_ARBEITSANWEISUNGEN_
a. Von wem stammt laut dem Text zum Retro der Woche die vermutlich erste Darstellung eines solchen Diagramms mit Überraschungseiern?
b. Setze den Text zum Retro der Woche im Anschluss an seinen letzten Satz fort.

== VORLIEGENDER TEXT ==

Vorbemerkung: Das heutige „Retro der Woche“ ist ein Gastbeitrag meines Sachbearbeiter-Kollegen Arnold Beine, der für Die Schwalbe die Märchenschach-Abteilung betreut. Und ein wenig märchenhaft ist auch sein Beitrag; herzlichen Dank dafür, Arnold!
Seit etwa einem Jahr findet man in den Retro-Abteilungen diverser Zeitschriften Diagramme, die aussehen wie ein — quadratisches — Nest mit Ostereiern. Die Eier zu finden ist nicht das Problem, aber den Inhalt zu erkunden, hält manche Überraschung bereit — also ein Nest mit Überraschungseiern. Die vermutlich erste Darstellung dieser Art stammt vom rumänischen Autor Vasile I. Tacu (1910-1993) und soll heute hier vorgestellt werden.

===
== GEGEBENE ANGABEN ==

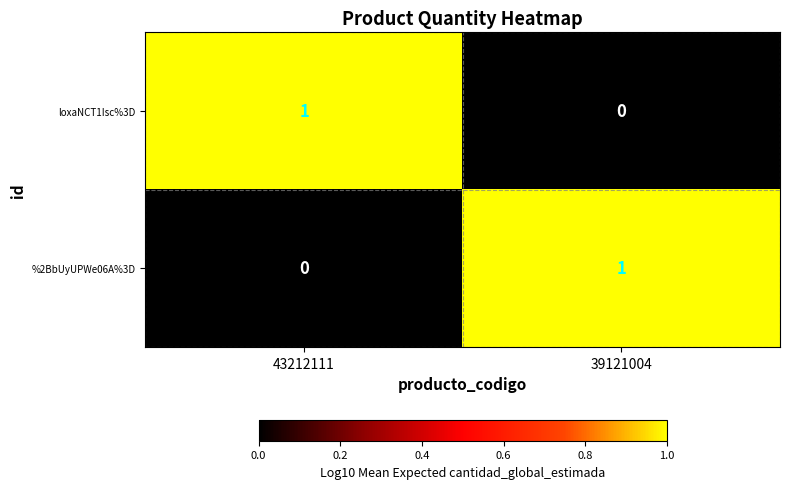

How many data points does each series have?

2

===

_ANTWORTEN PRO AUFGABE_
a. Vom rumänischen Autor Vasile I. Tacu (1910-1993).

b.
Europe Echecs 1991
Stellung nach dem 6. Zug von Schwarz, #1; 31 unbestimmte Steine
Worum geht es? Im Diagramm ist eine Stellung abgebildet, die nach dem 6. schwarzen Zug entstanden ist. Allerdings weiß man nur, welche Felder besetzt sind; aber von dem jeweiligen „Besetzer“ kennt man weder Farbe noch Steinart. Alles ist wie unter einem Nebelschleier verhüllt. Man weiß aber noch etwas: In dieser Stellung ist ein #1 möglich. Aus diesen wenigen Informationen soll der Löser die zur Diagrammstellung gehörige Beweispartie und den anschließenden Mattzug rekonstruieren.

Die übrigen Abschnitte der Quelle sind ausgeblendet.